Evenals in het hiervoor beschreven geval, vormde een informatieverzoek van Bureau Herkomst Gezocht de aanleiding tot de indiening van het restitutieverzoek in deze zaak. Het betrof het schilderij Portret van een man van Nicolas de Largillière (NK 1847), dat zich op dat moment als bruikleen in de collectie van het Bonnefantenmuseum te Maastricht bevond. Het werk was waarschijnlijk aan het begin van de oorlog verkocht aan Alois Miedl door de grootvader van verzoekster, Philipp Brünell (1867-1942). Het restitutieverzoek werd in juli 2005 door de staatssecretaris aan de Restitutiecommissie voorgelegd.
Het geclaimde werk bleek vermoedelijk reeds in 1925 in bezit te zijn gekomen van Brünell, een Duitse handelaar van joodse komaf, die voor het uitbreken van de Tweede Wereldoorlog in Berlijn woonde. In de zomer van 1925 was in de Akademie der Künste te Berlijn een expositie van oude meesters te zien uit ‘Berliner Besitz’. In de catalogus van de tentoonstelling, die bewaard is gebleven, werd Brünell als eigenaar van een ‘Brustbild eines vornehmen Herrn. Lwd, 77×62’ van Nicolas de Largillière aangeduid.

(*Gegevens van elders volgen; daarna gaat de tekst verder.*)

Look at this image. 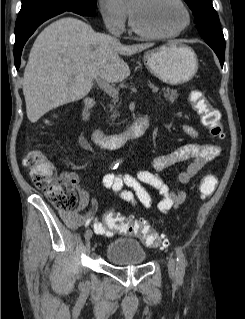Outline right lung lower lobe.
I'll return each mask as SVG.
<instances>
[{
    "label": "right lung lower lobe",
    "instance_id": "98d812e1",
    "mask_svg": "<svg viewBox=\"0 0 245 319\" xmlns=\"http://www.w3.org/2000/svg\"><path fill=\"white\" fill-rule=\"evenodd\" d=\"M65 11H72L74 13L80 14L76 10L72 9H50L41 11L35 14H32L25 18H19L16 20L15 25V44H14V59H15V66L18 69L21 63V53L23 46L25 45L28 38L34 33L37 27L42 24L44 21L48 20L51 17H54L60 13Z\"/></svg>",
    "mask_w": 245,
    "mask_h": 319
}]
</instances>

Verder kwam uit het onderzoek naar voren dat Brünell in 1938 naar Nederland was uitgeweken, waarschijnlijk met medeneming van diverse kunstwerken uit zijn verzameling, die hij sinds 1914 had opgebouwd. Aanvankelijk onderhielden zijn dochter en schoonzoon hem, maar tijdens de bezetting was Brünell op zichzelf aangewezen en gedwongen delen van zijn kunstverzameling te verkopen om in zijn levensonderhoud te kunnen voorzien. Zo bleek uit verschillende archiefbronnen dat hij het geclaimde werk, tezamen met andere kunstvoorwerpen, in juli 1940 verkocht aan Alois Miedl, die het later inbracht in zijn kunsthandel Voorheen J. Goudstikker N.V. en kort daarop doorverkocht ten behoeve van de verzameling van Göring. Na de oorlog werd het schilderij gerecupereerd.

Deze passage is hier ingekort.